Waste

Dalit activists, leaders decry Prime Minister’s ‘Christ-like’ act

It is just a gimmick to fool Dalits whereas their real problems are unaddressed, they say

 
By Rajat Ghai
Last Updated: Monday 25 February 2019
Dalits and Modi

Prominent Dalit activists and leaders have decried Prime Minister Narendra Modi’s act on February 24, 2019, of washing the feet of sanitation workers as a ‘gimmick’ and ‘pure optics’.

Modi, after performing Ganga Arti at the Kumbh Mela in Prayagraj, had washed the feet of sanitation workers.

Stating that it was an emotional day for him, the Prime Minister said that washing the feet of santitaion workers and seeking their blessings had touched him and he vowed to "continue to work for them".

"They work from dawn to dusk but don't claim to credit or limelight for doing it. We hear about their commendable work back in Delhi," Modi said.

However, Dalit and sanitation activists were not impressed.

Bezwada Wilson, National Convenor of the Safai Karamchari Andolan in Delhi, that campaign for the rights of manual scavengers, criticised Modi’s act in a series of tweets.

Speaking to Down To Earth, Wilson said, “I do not understand why the Prime Minister did this. This is purely for self-glorification. What will the sanitation workers get out of it?” he asked.

He also noted that on an average, 150 manual scavengers die annually, cleaning open sewers. “At least 105 died last year. And 137 died in the year before. And these are the documented cases. Many such incidents are not even documented.”

“The question is not of symbolism. Symbolism is necessary at times,” Paul Divakar from the National Campaign on Dalit Human Rights told Down To Earth.

“There are two things here. We want to eliminate the practice of manual scavenging in India. And then, there is a whole government programme called the Swachh Bharat Abhiyaan on which crores are spent annually. Swachh Bharat is mostly reliant on Dalit women sweepers. Total mechanisation of the process of cleaning waste is a prospect that is still far away in India. Till then, it will be Dalits, mostly women who would be shouldering the burden,” he noted.

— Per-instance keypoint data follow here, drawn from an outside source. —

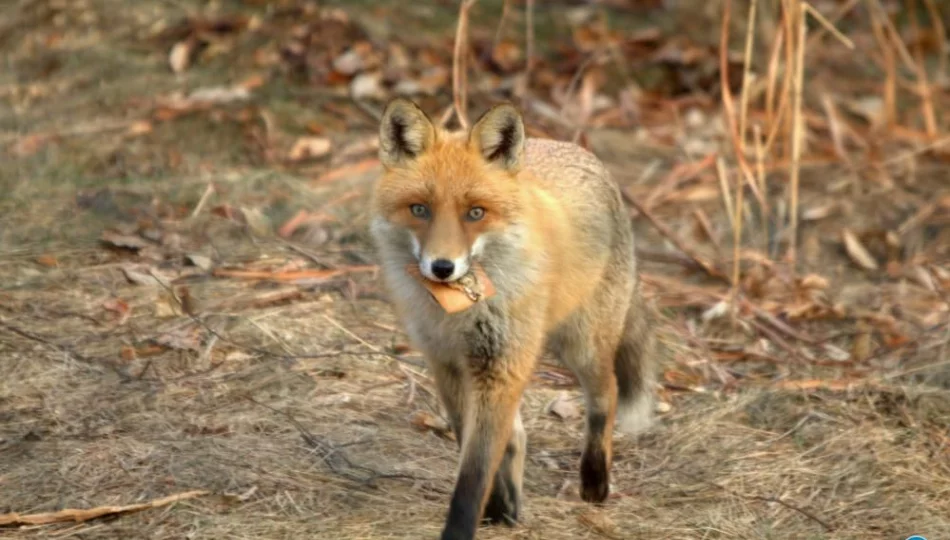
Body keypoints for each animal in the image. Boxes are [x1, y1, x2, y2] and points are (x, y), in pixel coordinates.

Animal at [368, 98, 660, 540]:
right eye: (420, 209)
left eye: (475, 213)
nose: (442, 268)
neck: (461, 311)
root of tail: (579, 149)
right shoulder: (448, 365)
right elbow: (474, 445)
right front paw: (496, 508)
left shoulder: (501, 365)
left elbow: (472, 476)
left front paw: (462, 528)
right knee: (518, 435)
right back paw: (511, 504)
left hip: (581, 345)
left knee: (605, 395)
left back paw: (595, 480)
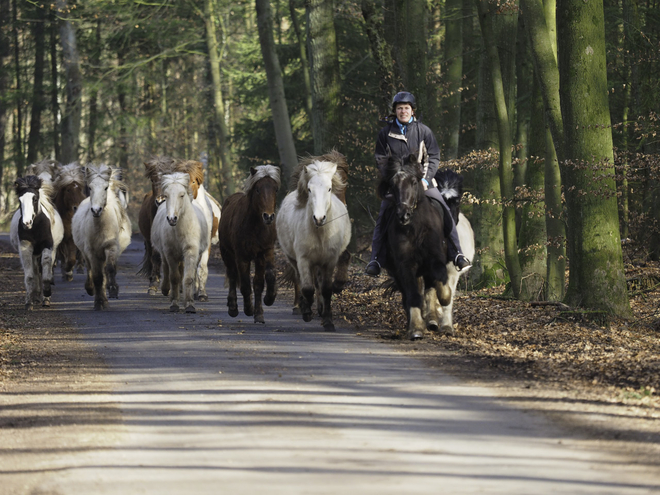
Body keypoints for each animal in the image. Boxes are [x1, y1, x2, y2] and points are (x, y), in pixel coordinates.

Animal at [10, 175, 64, 310]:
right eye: (20, 200)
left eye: (35, 199)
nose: (26, 223)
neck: (36, 227)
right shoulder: (26, 247)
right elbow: (30, 276)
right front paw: (29, 302)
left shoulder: (48, 246)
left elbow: (46, 273)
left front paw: (47, 295)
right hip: (34, 253)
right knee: (35, 270)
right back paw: (36, 296)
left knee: (42, 269)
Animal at [73, 165, 132, 310]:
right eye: (90, 187)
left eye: (105, 188)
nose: (96, 210)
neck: (101, 227)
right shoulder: (92, 252)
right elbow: (97, 276)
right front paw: (99, 302)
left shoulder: (111, 247)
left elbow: (110, 269)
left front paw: (113, 289)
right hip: (87, 253)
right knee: (90, 270)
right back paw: (91, 290)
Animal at [152, 173, 209, 314]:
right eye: (166, 195)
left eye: (182, 195)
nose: (172, 218)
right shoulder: (170, 253)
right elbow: (174, 277)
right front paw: (174, 304)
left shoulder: (190, 251)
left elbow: (188, 278)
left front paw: (189, 304)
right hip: (165, 253)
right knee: (166, 268)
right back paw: (166, 290)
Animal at [219, 165, 282, 324]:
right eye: (258, 189)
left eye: (275, 189)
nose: (268, 216)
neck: (255, 226)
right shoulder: (242, 257)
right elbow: (246, 285)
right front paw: (249, 309)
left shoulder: (265, 251)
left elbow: (265, 278)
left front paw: (266, 302)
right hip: (226, 253)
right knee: (233, 275)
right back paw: (233, 308)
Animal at [378, 147, 452, 340]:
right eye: (393, 184)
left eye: (413, 182)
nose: (403, 215)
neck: (415, 227)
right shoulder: (405, 265)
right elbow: (412, 296)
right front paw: (416, 328)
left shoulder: (435, 258)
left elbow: (440, 282)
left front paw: (446, 298)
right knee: (411, 295)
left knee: (430, 290)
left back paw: (432, 320)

Divakar added, “We should see to it that Dalits, who have been forced into cleaning sewers for no other reason than the sanction of the caste system, are accorded dignity of labour like those working for cleaning waste in other countries. And here, the Prime Minister needs to set an example in breaking these age old caste prejudices by the total elimination of this inhuman practice of manual Scavenging. Otherwise it remains a great optics but nothing more.”

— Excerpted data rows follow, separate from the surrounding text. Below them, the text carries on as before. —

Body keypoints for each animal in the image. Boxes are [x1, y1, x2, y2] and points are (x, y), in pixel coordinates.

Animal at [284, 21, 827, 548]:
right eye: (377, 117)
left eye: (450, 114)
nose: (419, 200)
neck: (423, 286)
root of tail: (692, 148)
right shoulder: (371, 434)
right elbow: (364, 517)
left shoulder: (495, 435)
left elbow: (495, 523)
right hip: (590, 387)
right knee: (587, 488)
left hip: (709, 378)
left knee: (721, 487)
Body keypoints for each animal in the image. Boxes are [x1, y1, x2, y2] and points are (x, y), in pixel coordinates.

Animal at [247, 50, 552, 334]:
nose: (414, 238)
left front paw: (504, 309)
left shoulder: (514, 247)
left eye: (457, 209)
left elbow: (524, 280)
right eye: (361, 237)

Prakash Ambedkar, grandson of Babasaheb Ambedkar, was even more scathing in his criticism.

“This tradition, of washing the feet of the lowest of the low exists in Christianity, not in the ideology that the Prime Minister believes in. Has he become Christian?” he asked Down To Earth.

“The Prime Minister has never spoken about incidents in which Dalits were targeted during his reign. This is merely a gimmick. But it is not going to help him as Dalits know him, his ideology and that of his followers,” said Ambedkar.